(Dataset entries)

● ● ● ● ●

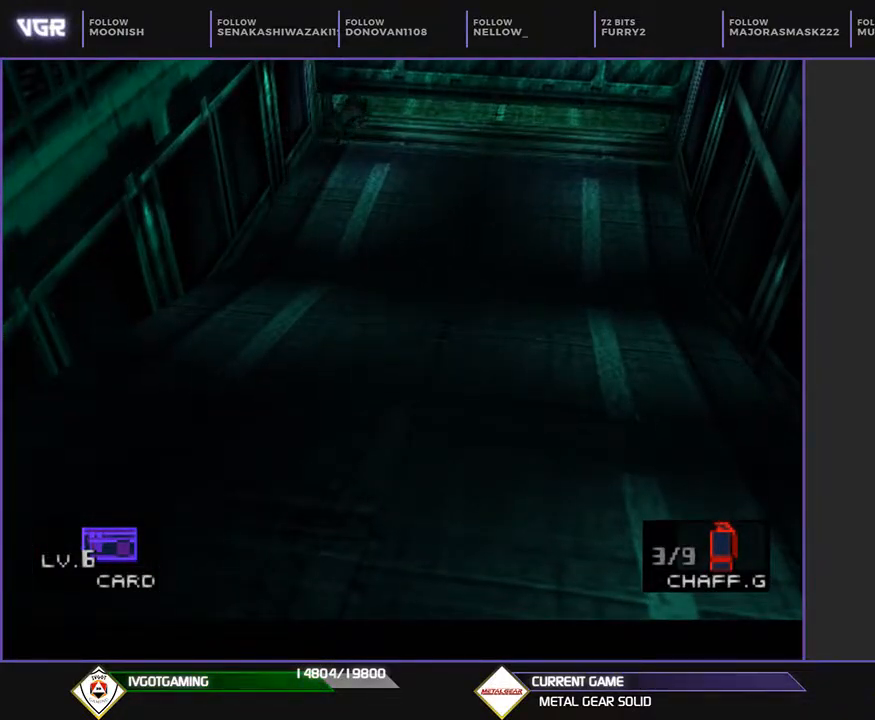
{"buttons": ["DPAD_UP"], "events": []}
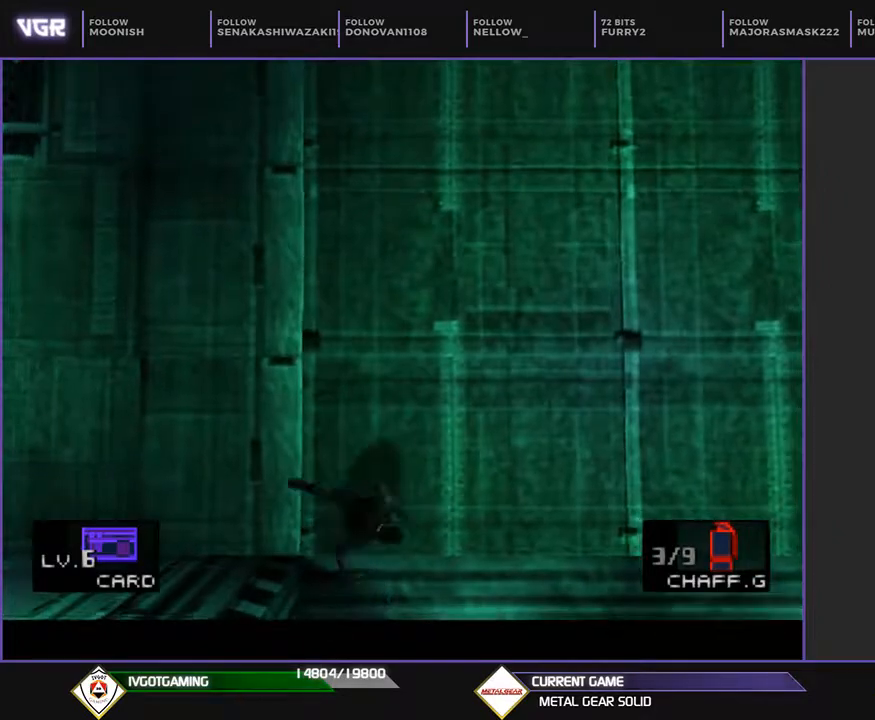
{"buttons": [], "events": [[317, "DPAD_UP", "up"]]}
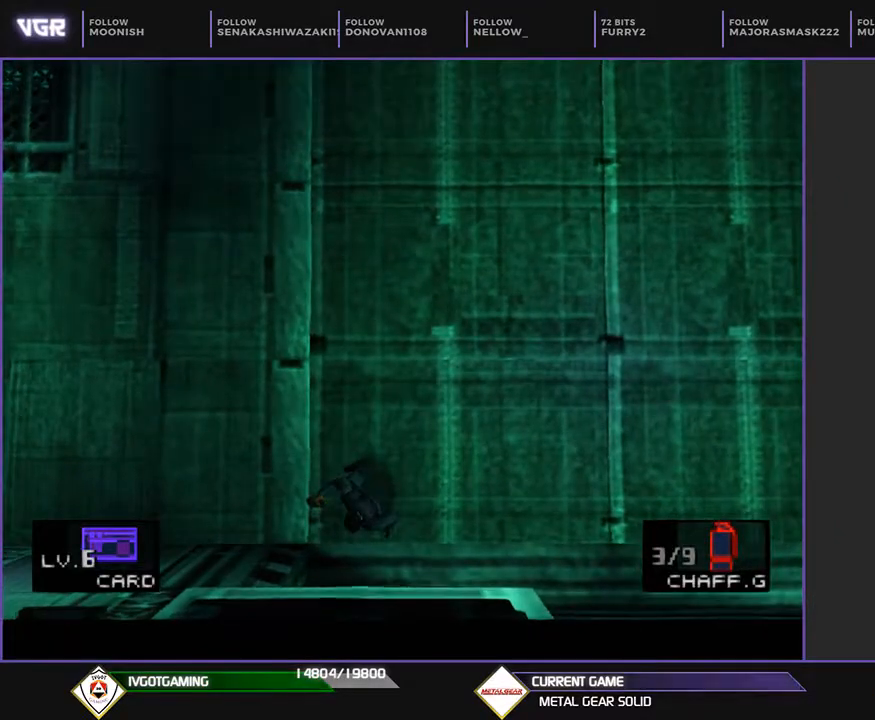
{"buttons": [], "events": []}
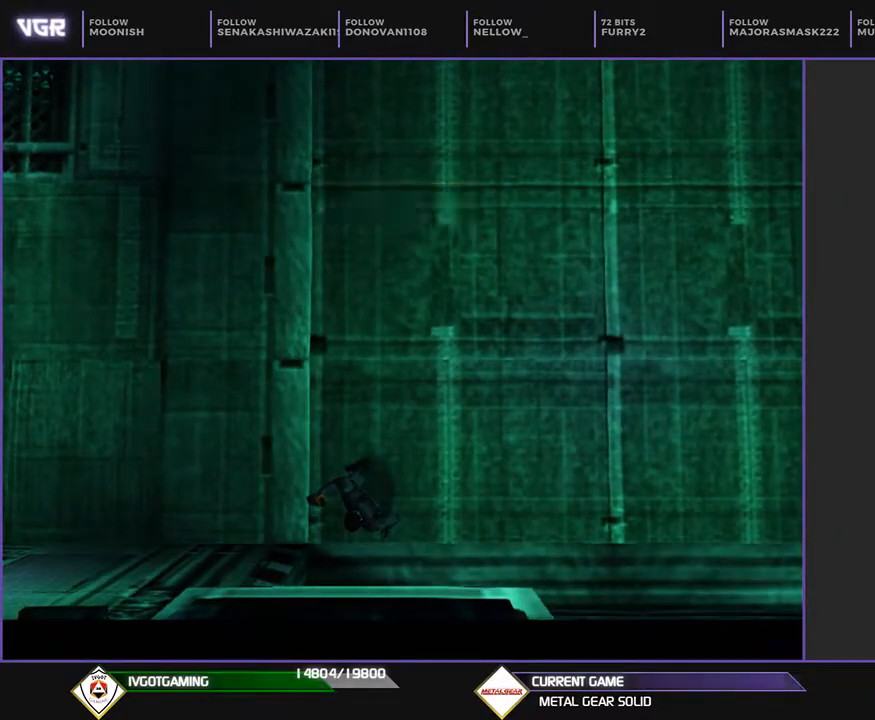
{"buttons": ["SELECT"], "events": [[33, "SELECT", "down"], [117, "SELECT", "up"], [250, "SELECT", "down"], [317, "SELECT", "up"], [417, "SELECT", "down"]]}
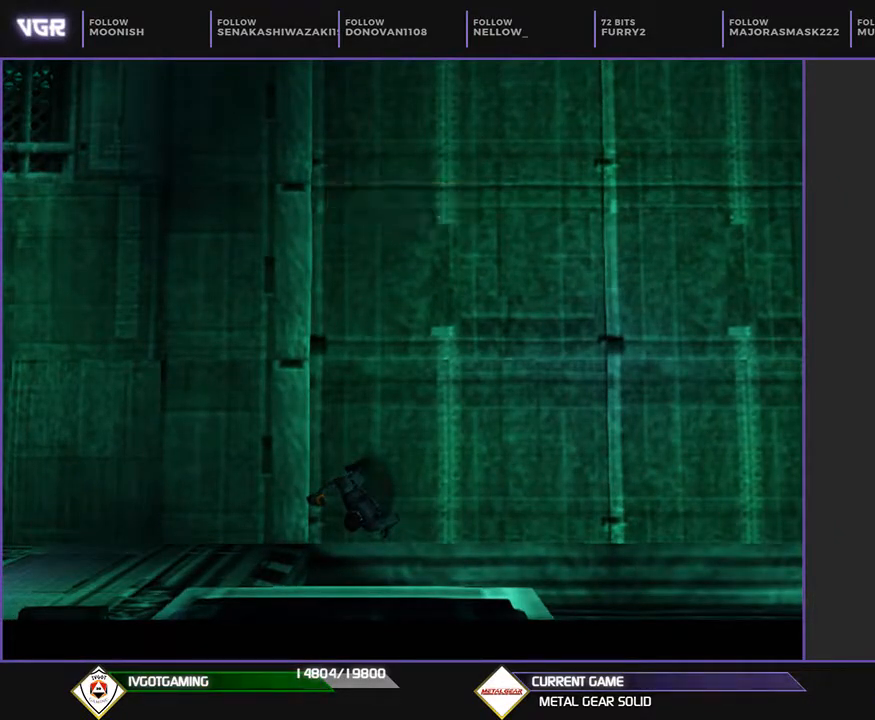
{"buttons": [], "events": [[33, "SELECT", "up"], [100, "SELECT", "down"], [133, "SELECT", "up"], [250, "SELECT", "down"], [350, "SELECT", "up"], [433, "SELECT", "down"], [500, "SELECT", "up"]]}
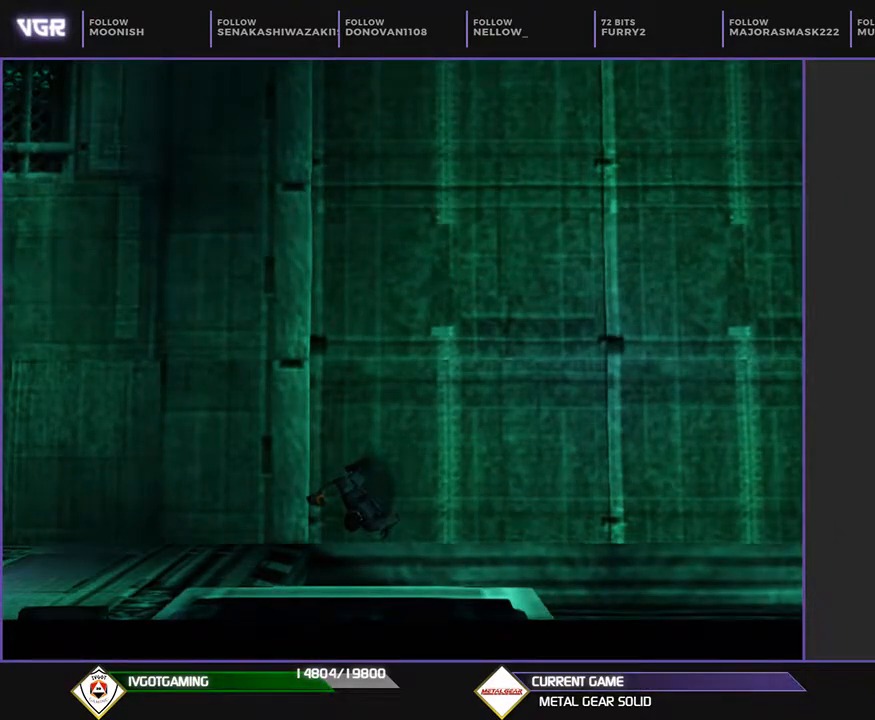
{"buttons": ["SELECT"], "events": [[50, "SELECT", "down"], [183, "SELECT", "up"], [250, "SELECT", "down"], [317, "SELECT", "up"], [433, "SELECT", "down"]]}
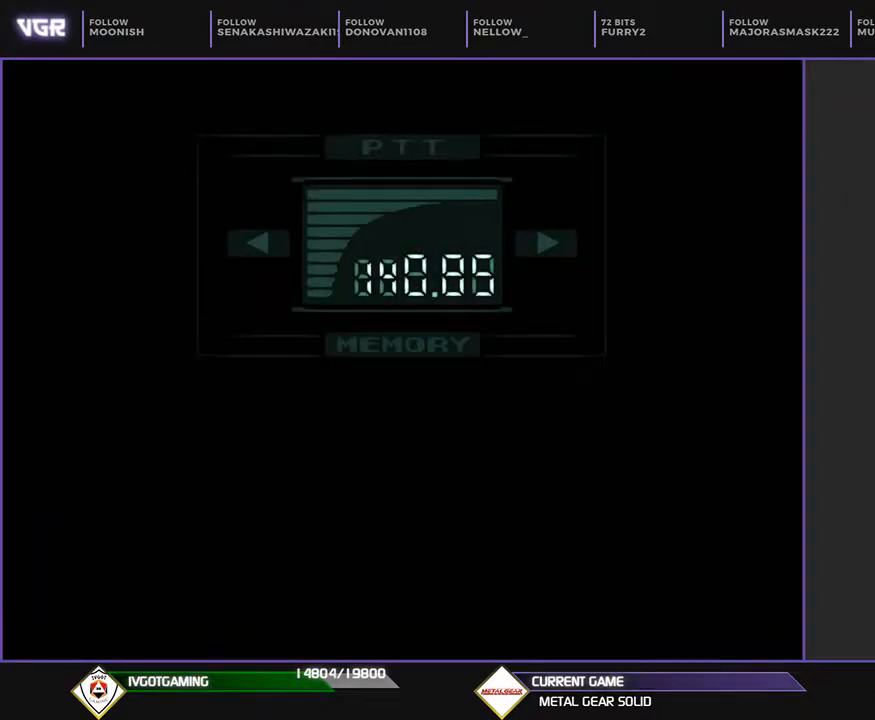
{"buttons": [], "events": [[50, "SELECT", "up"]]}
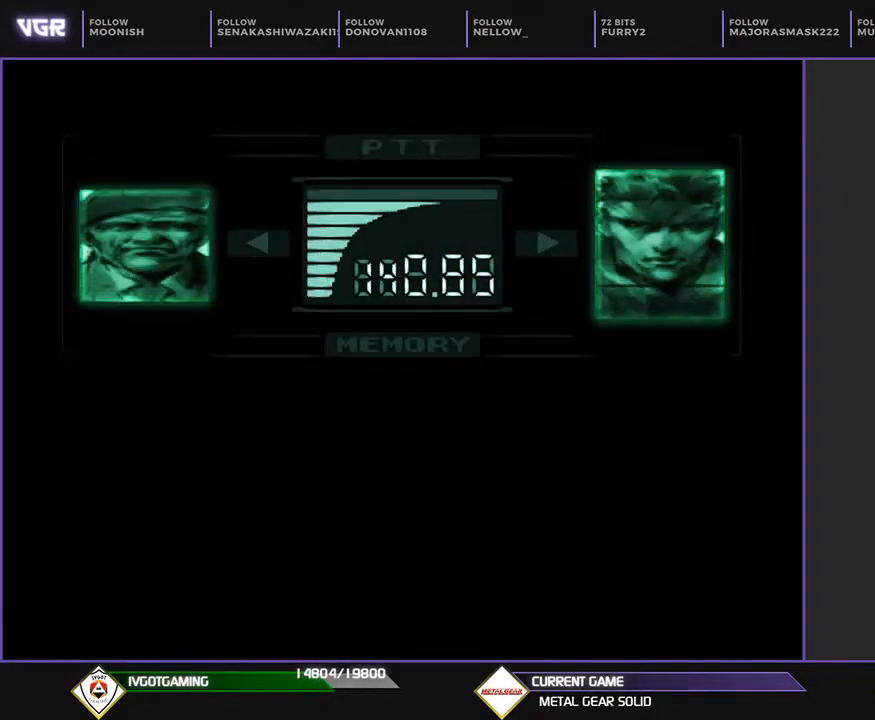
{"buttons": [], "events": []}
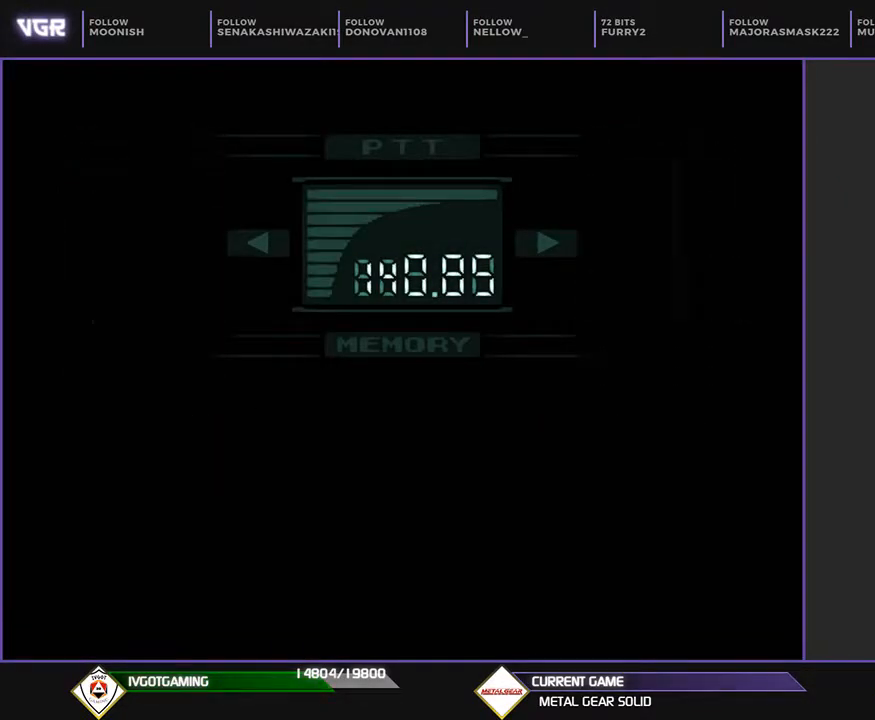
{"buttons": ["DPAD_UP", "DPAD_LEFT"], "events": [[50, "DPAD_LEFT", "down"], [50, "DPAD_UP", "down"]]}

● ● ● ● ●

WHAT TO DO — Show every line above in which the word "down" is found.

YOUR RESPONSE —
{"buttons": ["SELECT"], "events": [[33, "SELECT", "down"], [117, "SELECT", "up"], [250, "SELECT", "down"], [317, "SELECT", "up"], [417, "SELECT", "down"]]}
{"buttons": [], "events": [[33, "SELECT", "up"], [100, "SELECT", "down"], [133, "SELECT", "up"], [250, "SELECT", "down"], [350, "SELECT", "up"], [433, "SELECT", "down"], [500, "SELECT", "up"]]}
{"buttons": ["SELECT"], "events": [[50, "SELECT", "down"], [183, "SELECT", "up"], [250, "SELECT", "down"], [317, "SELECT", "up"], [433, "SELECT", "down"]]}
{"buttons": ["DPAD_UP", "DPAD_LEFT"], "events": [[50, "DPAD_LEFT", "down"], [50, "DPAD_UP", "down"]]}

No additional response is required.